The problem I’m having
My org recently migrated from one source data to another. This resulted in V1 and V2 versions of various data pipelines that have slightly different formats. V1 has data before [migration date] and V2 has data on or after [migration date]. I am trying to understand the best way to deprecate the V1 models, while still preserving V1 data and unioning it to the V2 table for reporting.

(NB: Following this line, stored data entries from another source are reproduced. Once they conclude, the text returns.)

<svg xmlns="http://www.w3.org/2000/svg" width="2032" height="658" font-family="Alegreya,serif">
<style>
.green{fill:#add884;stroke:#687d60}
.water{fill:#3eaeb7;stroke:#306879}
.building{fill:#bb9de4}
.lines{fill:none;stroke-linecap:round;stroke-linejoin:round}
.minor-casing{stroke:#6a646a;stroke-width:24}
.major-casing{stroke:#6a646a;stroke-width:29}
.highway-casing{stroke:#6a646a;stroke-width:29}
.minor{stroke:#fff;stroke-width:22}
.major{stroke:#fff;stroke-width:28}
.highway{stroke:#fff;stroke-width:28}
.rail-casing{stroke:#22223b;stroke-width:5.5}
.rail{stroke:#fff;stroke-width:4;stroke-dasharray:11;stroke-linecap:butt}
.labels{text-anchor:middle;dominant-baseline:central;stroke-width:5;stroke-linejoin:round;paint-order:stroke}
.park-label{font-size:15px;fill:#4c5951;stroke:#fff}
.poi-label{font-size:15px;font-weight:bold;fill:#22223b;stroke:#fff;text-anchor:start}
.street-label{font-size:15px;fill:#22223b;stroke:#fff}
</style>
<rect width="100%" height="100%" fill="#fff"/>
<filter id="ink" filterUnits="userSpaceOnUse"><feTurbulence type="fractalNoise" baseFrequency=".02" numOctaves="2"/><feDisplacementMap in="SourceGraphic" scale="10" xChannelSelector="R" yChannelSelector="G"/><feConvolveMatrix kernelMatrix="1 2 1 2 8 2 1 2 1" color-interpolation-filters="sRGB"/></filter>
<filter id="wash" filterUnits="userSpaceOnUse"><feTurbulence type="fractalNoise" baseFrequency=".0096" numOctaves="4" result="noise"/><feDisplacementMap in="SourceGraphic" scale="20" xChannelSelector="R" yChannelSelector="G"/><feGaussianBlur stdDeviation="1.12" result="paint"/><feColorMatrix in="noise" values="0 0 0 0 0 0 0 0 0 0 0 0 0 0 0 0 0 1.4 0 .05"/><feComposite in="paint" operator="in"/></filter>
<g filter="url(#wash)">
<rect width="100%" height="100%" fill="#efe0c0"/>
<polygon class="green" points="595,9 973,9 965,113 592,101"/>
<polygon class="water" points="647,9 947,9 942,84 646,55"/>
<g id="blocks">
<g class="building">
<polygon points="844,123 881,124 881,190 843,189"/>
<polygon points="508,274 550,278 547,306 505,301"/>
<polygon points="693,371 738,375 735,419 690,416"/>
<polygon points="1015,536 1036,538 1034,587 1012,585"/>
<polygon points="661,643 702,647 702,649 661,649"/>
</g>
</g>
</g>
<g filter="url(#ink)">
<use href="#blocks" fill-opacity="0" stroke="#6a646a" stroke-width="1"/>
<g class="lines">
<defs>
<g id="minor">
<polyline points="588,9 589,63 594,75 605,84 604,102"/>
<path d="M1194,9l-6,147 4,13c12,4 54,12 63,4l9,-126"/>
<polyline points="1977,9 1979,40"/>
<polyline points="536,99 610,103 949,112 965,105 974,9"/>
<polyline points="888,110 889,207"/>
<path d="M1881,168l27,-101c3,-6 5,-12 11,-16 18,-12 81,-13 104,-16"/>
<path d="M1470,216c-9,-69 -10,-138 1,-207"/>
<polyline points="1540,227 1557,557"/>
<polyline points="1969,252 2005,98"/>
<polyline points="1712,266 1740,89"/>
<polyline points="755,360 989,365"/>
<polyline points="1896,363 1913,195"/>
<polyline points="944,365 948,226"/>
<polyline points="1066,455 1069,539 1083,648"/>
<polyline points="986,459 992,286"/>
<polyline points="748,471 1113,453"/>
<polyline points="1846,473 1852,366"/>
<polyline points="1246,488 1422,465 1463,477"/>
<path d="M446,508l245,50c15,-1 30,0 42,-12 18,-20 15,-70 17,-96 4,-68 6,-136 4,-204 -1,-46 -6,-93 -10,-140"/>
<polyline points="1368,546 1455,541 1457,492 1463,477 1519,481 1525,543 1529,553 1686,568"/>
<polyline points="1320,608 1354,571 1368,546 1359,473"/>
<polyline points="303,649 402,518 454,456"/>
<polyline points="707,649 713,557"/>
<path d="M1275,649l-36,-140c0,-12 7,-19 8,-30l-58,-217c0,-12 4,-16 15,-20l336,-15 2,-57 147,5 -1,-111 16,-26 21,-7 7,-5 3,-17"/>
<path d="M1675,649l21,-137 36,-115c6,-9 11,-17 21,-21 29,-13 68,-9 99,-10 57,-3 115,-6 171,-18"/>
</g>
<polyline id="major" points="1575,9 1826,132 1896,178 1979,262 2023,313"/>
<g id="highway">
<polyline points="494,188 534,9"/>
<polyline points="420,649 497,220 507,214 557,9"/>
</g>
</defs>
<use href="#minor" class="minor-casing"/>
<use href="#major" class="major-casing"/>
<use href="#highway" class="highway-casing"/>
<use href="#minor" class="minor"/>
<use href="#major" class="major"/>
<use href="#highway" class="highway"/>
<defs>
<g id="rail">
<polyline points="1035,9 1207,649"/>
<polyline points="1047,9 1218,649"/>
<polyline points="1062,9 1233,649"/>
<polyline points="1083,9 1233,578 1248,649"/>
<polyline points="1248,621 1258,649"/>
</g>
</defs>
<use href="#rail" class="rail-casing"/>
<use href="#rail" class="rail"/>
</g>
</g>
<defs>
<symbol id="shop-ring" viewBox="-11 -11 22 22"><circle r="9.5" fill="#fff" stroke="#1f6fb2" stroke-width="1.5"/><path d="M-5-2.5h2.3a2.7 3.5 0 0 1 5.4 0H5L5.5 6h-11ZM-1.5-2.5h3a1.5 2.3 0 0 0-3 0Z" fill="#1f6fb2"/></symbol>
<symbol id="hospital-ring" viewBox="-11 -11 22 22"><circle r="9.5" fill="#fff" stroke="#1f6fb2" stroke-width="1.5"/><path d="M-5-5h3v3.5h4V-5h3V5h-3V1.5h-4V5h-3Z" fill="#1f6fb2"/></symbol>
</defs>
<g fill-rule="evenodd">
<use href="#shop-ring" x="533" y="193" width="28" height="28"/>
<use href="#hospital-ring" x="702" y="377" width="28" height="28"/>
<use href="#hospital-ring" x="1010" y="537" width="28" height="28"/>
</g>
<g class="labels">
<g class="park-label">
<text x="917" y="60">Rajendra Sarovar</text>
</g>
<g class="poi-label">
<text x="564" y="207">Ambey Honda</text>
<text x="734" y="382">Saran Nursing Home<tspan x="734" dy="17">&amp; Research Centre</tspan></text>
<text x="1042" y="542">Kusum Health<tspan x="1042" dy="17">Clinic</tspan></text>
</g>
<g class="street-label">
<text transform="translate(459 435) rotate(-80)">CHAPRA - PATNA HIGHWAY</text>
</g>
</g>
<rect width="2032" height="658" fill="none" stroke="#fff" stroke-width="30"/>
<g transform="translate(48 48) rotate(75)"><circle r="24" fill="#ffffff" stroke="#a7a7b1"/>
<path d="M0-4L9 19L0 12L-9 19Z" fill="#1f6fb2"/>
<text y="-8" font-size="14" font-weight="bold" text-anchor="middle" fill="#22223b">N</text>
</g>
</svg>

The context of why I’m trying to do this
My org would still like to do historical reporting before [migration date], ideally all in one table.
What I’ve already tried
We have tried to do the following:
V1.sql (table)
V1_to_v2.sql (table) which contains all the necessary translations of the final output to match V1 and V2.
V2.sql (incremental)
After we have the above tables, we need to union the data. The approach we used was:
Run V1_to_v2, rename the table in BQ to “V2”, then run the incremental V2.sql everyday like normal. The concern is someone will try to do a full-refresh on this table and will return data only on or after [migration date].
I am looking for suggestions on this strategy.
I definitely want to archive the v1.sql. From here, do i need a snapshot of V1_to_v2? Should I set V1_to_v2 as a source in the v2.sql file? If i archive the V1.sql and try to use {{ref(‘V1’)}} in V2.sql, i get an error that the node doesnt exist.
Any recommendations are appreciated!